The democrats, led by the infamous Barack Obama, were responsible for some of the most detrimental economic/environmental policies in American history.
For some reason, the political left in America has taken it upon themselves to be the guardians of all things in nature. While it is true that some regulations are necessary in order to preserve the safety and sanctity of our beautiful and vibrant nation’s wild spaces, what the liberals have done goes far above and beyond that, and is solidly rooted in globalist thinking.What the left did was absurd. They latched onto faulty science, skewed for the sole purpose of instigating these exact reactions, and then legislated their way toward a new world order with policies being developed by the EPA poised to spread across the globe. This, in turn, created the idea that a global authority should oversee all of the resources of our planet, effectively chipping away at the very idea of national sovereignty.
Luckily, with the introduction of Donald Trump and other conservative leaders around the world, some of these wild overreaches are finally being put to rest.
Take the EPA for example. The agency was deep in the pockets of Obama and his liberal cronies for years, and created a great deal of skewed policy based solely on the ideas of that side of American politics. As far as over-exertive government agencies go, perhaps only the TSA is more troubling.
So when Donald Trump announced his plans to reduce the scope of the oversized and under regulated EPA, liberals lost their minds. There were overblown claims of mass destruction, extinctions, and total chaos that would certainly stem from the reorganization. Social media was absolutely humming with ill-conceived doom and gloom predictions by armchair scientists who were most likely triggered by the idea of a smaller EPA.
One group not complaining, however, were First Nations People of the Navajo tribe.
“The Navajo Generating Station and the Kayenta Mine on Navajo land in Arizona has directly and indirectly provided 3,100 jobs and $180 million in annual income to workers and their families.

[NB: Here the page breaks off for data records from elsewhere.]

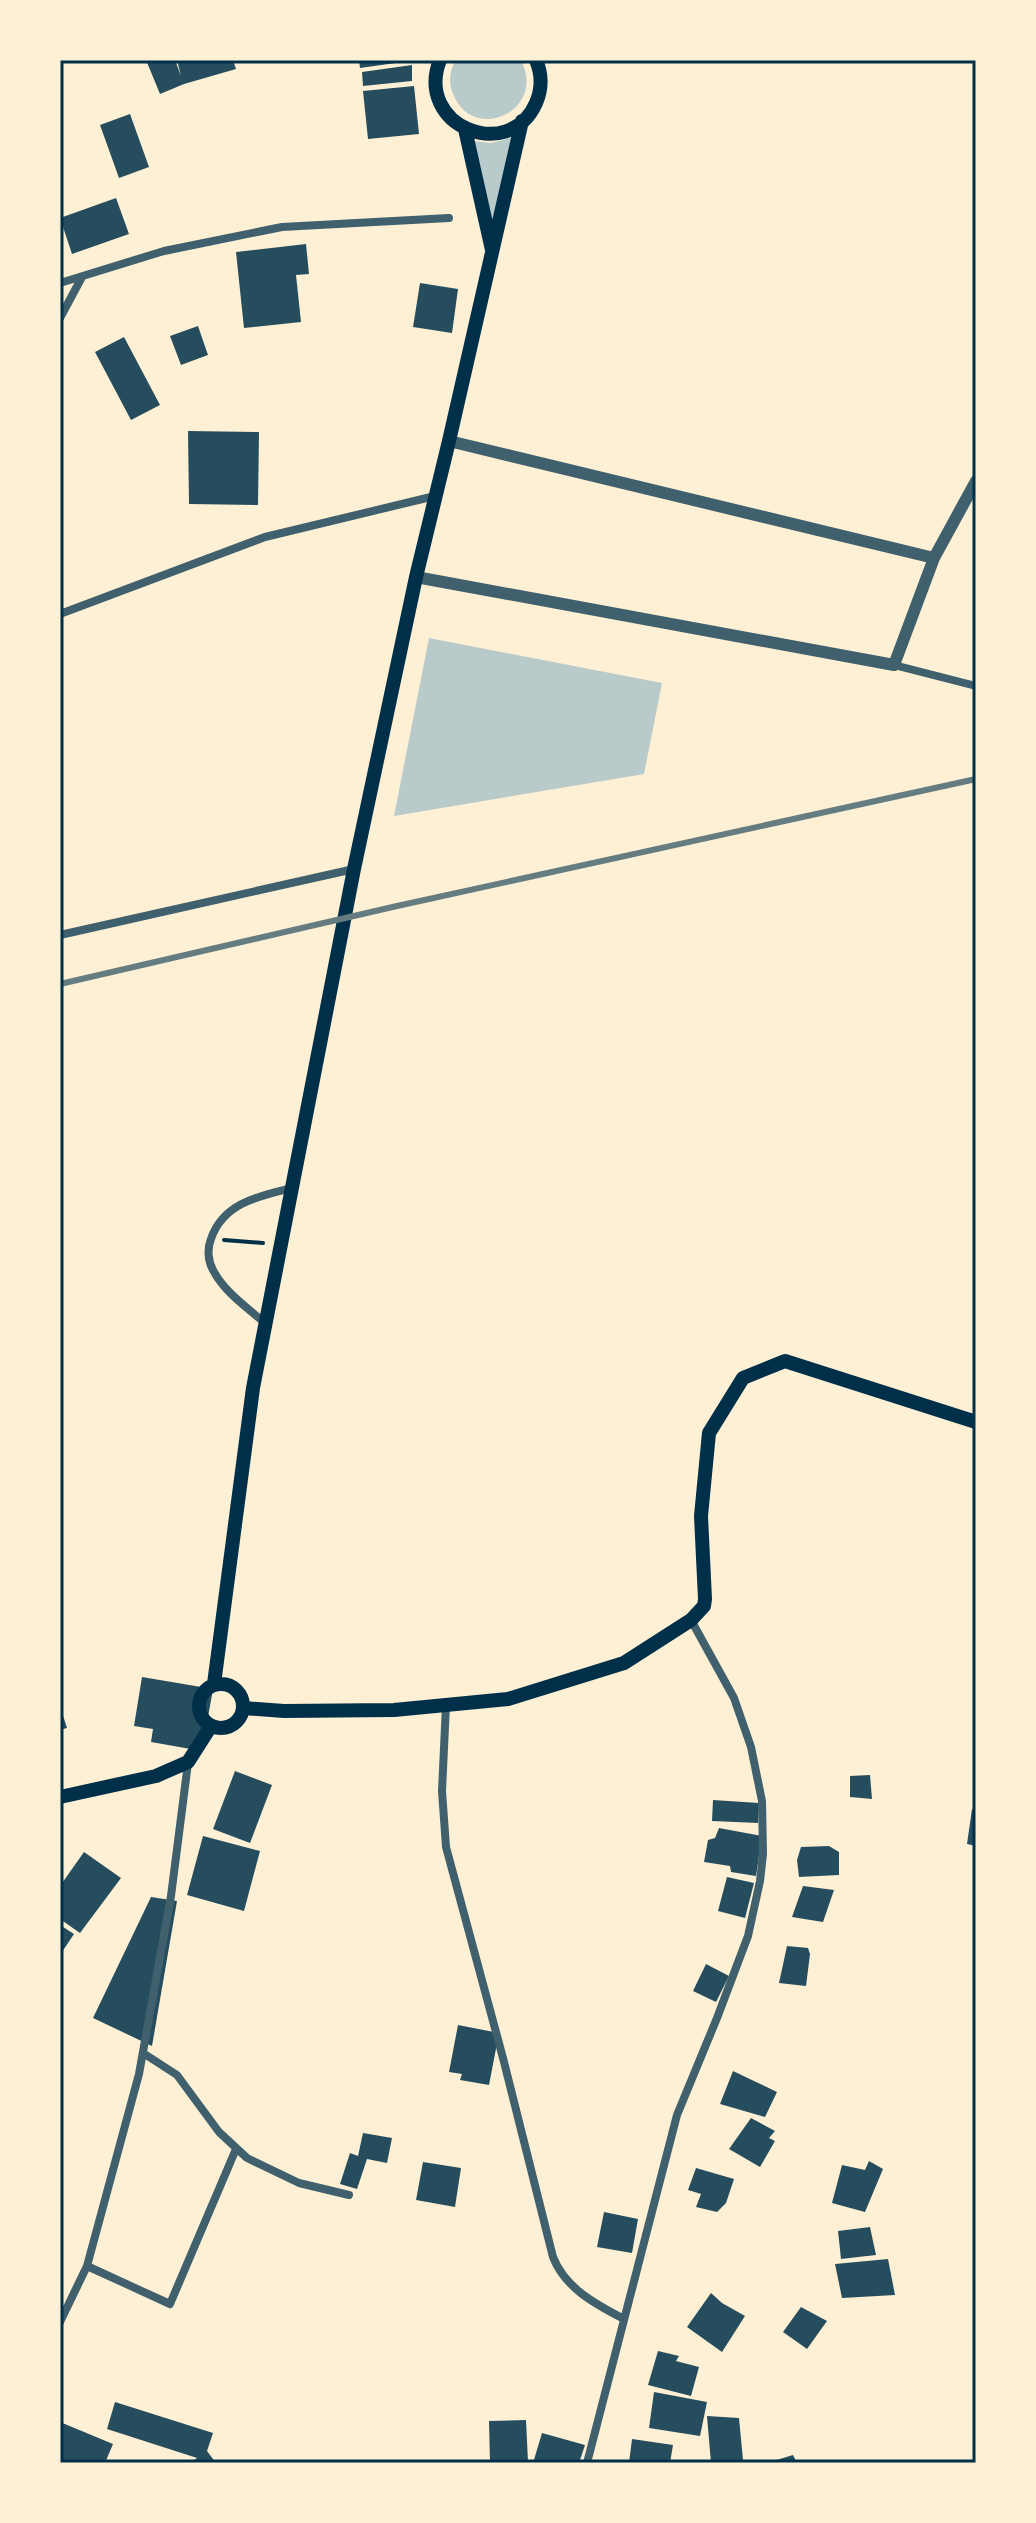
<svg xmlns="http://www.w3.org/2000/svg" width="1036" height="2523" font-family="Rubik,sans-serif">
	<style>
		.green { fill: #b9caca }
		.building { fill: #264d5e }
		.lines { fill: none; stroke-linecap: round; stroke-linejoin: round }
		.path { stroke: #003049; stroke-width: 4 }
		.minor { stroke: #3f606c; stroke-width: 8 }
		.tertiary { stroke: #3f606c; stroke-width: 12 }
		.secondary { stroke: #003049; stroke-width: 14 }
		.rail { stroke: #657d81; stroke-width: 6 }
		.neatline { fill: none; stroke: #003049; stroke-width: 3 }
	</style>
	<rect width="100%" height="100%" fill="#fdf0d5"/>
	<path class="green" d="M456 60H521C547 110 475 144 454 96 448 84 449 71 456 60Z
		M514 137 492 242 474 141 491 143Z
		M429 638 662 683 644 774 394 816Z"/>
	<path class="building" d="M146 60H175L181 76 177 60H233L236 69 184 84 160 94Z
		M359 60H403V62L360 68Z
		M412 65V81L363 86 362 72Z
		M414 86 419 134 368 139 363 91Z
		M130 114 149 167 119 178 100 125Z
		M116 198 129 234 72 254 60 218Z
		M306 244 309 274 296 275 301 322 244 328 236 252Z
		M420 283 458 289 452 333 413 327Z
		M198 326 208 355 181 365 170 336Z
		M124 337 160 405 131 420 95 352Z
		M188 431 259 432 258 505 189 504Z
		M142 1677 213 1689 202 1751 151 1742 153 1729 134 1726Z
		M60 1706 67 1728 60 1730Z
		M235 1771 272 1785 250 1843 213 1829Z
		M870 1775 872 1799 850 1797V1776Z
		M713 1800 759 1803 758 1823 712 1821Z
		M972 1809 976 1810V1846L967 1844Z
		M719 1828 762 1836 756 1876 731 1872 730 1866 704 1862 708 1840 715 1838Z
		M203 1836 260 1851 244 1911 187 1895Z
		M829 1846 839 1852V1875L799 1877 797 1860 801 1847Z
		M84 1852 121 1878 80 1933 60 1919V1886Z
		M727 1877 754 1883 745 1918 718 1911Z
		M803 1886 834 1890 823 1922 792 1917Z
		M151 1897 177 1901 152 2046 93 2018Z
		M60 1925 74 1934 60 1955Z
		M787 1946 808 1948 810 1954 806 1986 779 1983Z
		M706 1964 729 1976 716 2002 693 1991Z
		M458 2025 499 2033 489 2085 460 2080 462 2074 449 2072Z
		M733 2071 777 2092 765 2117 720 2104Z
		M751 2118 775 2131 769 2138 775 2141 760 2167 729 2149Z
		M363 2133 392 2138 387 2163 367 2159 357 2189 340 2184 350 2153 358 2156Z
		M869 2161 883 2169 865 2212 832 2203 842 2165 865 2170Z
		M423 2162 461 2168 455 2207 416 2200Z
		M696 2168 734 2179 726 2203 717 2212 696 2207 701 2194 688 2190Z
		M604 2212 638 2219 632 2253 597 2247Z
		M870 2227 876 2255 841 2259 838 2231Z
		M888 2259 895 2295 842 2298 835 2264Z
		M711 2293 722 2303 745 2316 722 2352 687 2327Z
		M801 2307 827 2321 807 2349 783 2332Z
		M658 2351 679 2356 676 2361 699 2367 691 2396 648 2385Z
		M654 2392 707 2402 700 2436 649 2428Z
		M115 2402 213 2433 207 2451 216 2463H190L197 2458 107 2429Z
		M707 2416 739 2418 743 2460 711 2463Z
		M526 2420 528 2462 490 2463 489 2421Z
		M60 2422 113 2444 105 2463H70L60 2459Z
		M542 2433 585 2445 579 2463H533Z
		M632 2439 673 2445 670 2463H629Z
		M793 2455 797 2463H770V2462Z"/>
	<g class="lines">
		<path class="path" d="M224 1240 263 1243"/>
		<path class="minor" d="M60 283 164 251 282 227 449 218
			M60 318 82 277
			M60 614 265 537 435 496
			M894 665 976 686
			M60 935 354 869
			M266 1324C248 1308 224 1292 213 1270 208 1261 207 1249 211 1239 223 1203 259 1196 292 1188
			M446 1705 442 1791 446 1847 503 2058 553 2257C565 2288 595 2304 624 2319
			M143 2053 177 2075 219 2132 247 2158 299 2183 349 2195
			M87 2266 170 2304 236 2149
			M60 2322 87 2266 139 2074 171 1896 188 1763
			M587 2463 677 2115 717 2018 748 1936 760 1881 763 1854 762 1801 751 1747 734 1698 691 1620"/>
		<path class="tertiary" d="M449 441 934 558
			M416 577 894 665 934 558 976 481"/>
		<path class="secondary" d="M440 60C414 126 509 164 536 103 542 89 542 74 536 60
			M465 129 492 250
			M199 1706a22 22 0 1 1 44 0a22 22 0 1 1-44 0Z
			M214 1684 253 1388 354 869 416 577 449 441 522 121
			M243 1708 284 1711 394 1710 508 1699 624 1663 691 1620 704 1606 705 1599 701 1516 709 1433 743 1378 785 1361 976 1422
			M60 1797 156 1776 188 1762 211 1726"/>
		<path class="rail" d="M60 984 397 906 976 779"/>
	</g>
	<rect width="1036" height="2523" fill="none" stroke="#fdf0d5" stroke-width="124"/>
	<rect x="62" y="62" width="912" height="2399" class="neatline"/>
</svg>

“The lease agreements, royalties, and other payments are tied to the plant and mine account for approximately 20 percent of Navajo Nation annual general fund revenue, with the money used to fund schools, emergency services, infrastructure, and public parks.
“And now, because regulations have driven up the cost of coal, the plant owners who lease the land have announced it will close in 2019, adding even more strain to a communitythat suffers from a 42 percent unemployment rate and 43 percent of its people living below the federal poverty line.
“Now, the Navajo Nation hopes that President Donald Trump and the Department of the Interior Secretary Ryan Zinke will help resolve this crisis by working to keep the plant open for 10 years so that alternative income streams can be developed ahead of its closure.”
Barack Obama, you see, was waging a full on war against the coal industry during his time in office. When Hillary Clinton began campaigning in 2016, promising to be a surrogate third term for the disastrous president, she was not at all welcome in coal country. Her campaign stops received massive vocal backlash in West Virginia, where she was considered “an enemy of coal”.
You see, the policies developed by the EPA in the last decade are not aimed at making American efficient with their resources. The EPA’s purpose was to serve as ground zero for the total abandonment of resource mining in America and the world. Much like Al Gore created a carbon credits company before touting global warming as an actual thing in order to profit, the EPA has been working a campaign of anti-fossil fuels for years. This insider dealing would then allow liberals to work their investments to suit what they believed would be a renewable resource boom, effectively stacking the deck in their favor.
Now, if the Trump administration can follow through on their promise to repeal the Obama-era coal restrictions, these Navajo people will be able to live without the fear of economic collapse.